[[ INFORMATION open ]]
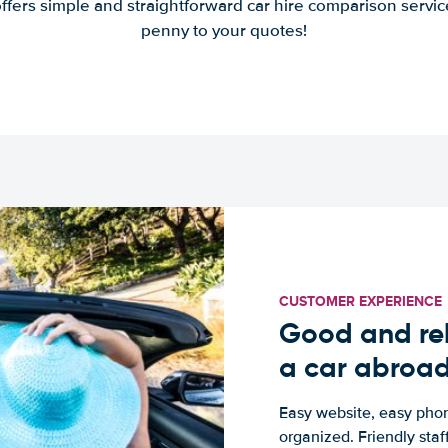
offers simple and straightforward car hire comparison servic
penny to your quotes!
CUSTOMER EXPERIENCE
Good and rel
a car abroa
Easy website, easy phon
organized. Friendly sta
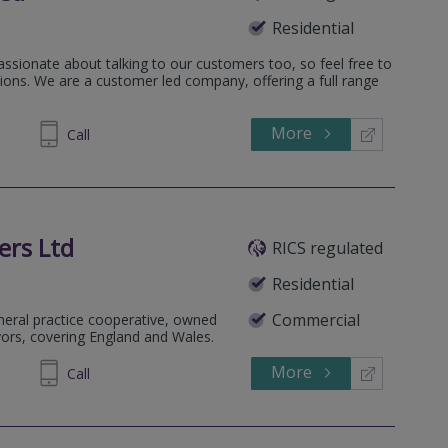
Residential
assionate about talking to our customers too, so feel free to
ions. We are a customer led company, offering a full range
More
522 119
Call
ers Ltd
RICS regulated
Residential
Commercial
eneral practice cooperative, owned
yors, covering England and Wales.
More
852990
Call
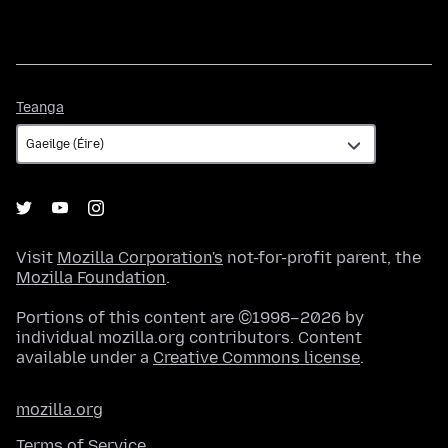
Teanga
Teanga
Visit
Mozilla Corporation's
not-for-profit parent, the
Mozilla Foundation
.
Portions of this content are ©1998–2026 by
individual mozilla.org contributors. Content
available under a
Creative Commons license
.
mozilla.org
Terms of Service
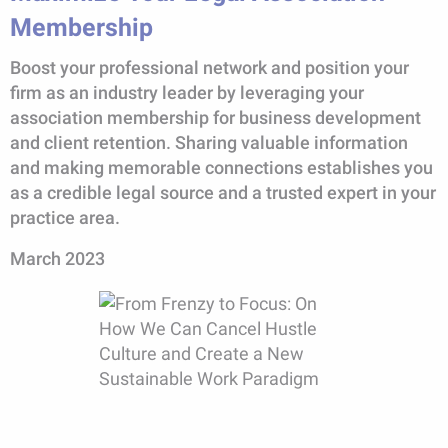
Membership
Boost your professional network and position your
firm as an industry leader by leveraging your
association membership for business development
and client retention. Sharing valuable information
and making memorable connections establishes you
as a credible legal source and a trusted expert in your
practice area.
March 2023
[[ INFORMATION closed ]]
• [TASK DESCRIPTION]
For the records above, output each one exactly and skip any image.

• [EXERCISE ANSWER]
offers simple and straightforward car hire comparison servic
penny to your quotes!
CUSTOMER EXPERIENCE
Good and rel
a car abroa
Easy website, easy phon
organized. Friendly sta
Residential
assionate about talking to our customers too, so feel free to
ions. We are a customer led company, offering a full range
More
522 119
Call
ers Ltd
RICS regulated
Residential
Commercial
eneral practice cooperative, owned
yors, covering England and Wales.
More
852990
Call
Teanga
Teanga
Visit
Mozilla Corporation's
not-for-profit parent, the
Mozilla Foundation
.
Portions of this content are ©1998–2026 by
individual mozilla.org contributors. Content
available under a
Creative Commons license
.
mozilla.org
Terms of Service
Membership
Boost your professional network and position your
firm as an industry leader by leveraging your
association membership for business development
and client retention. Sharing valuable information
and making memorable connections establishes you
as a credible legal source and a trusted expert in your
practice area.
March 2023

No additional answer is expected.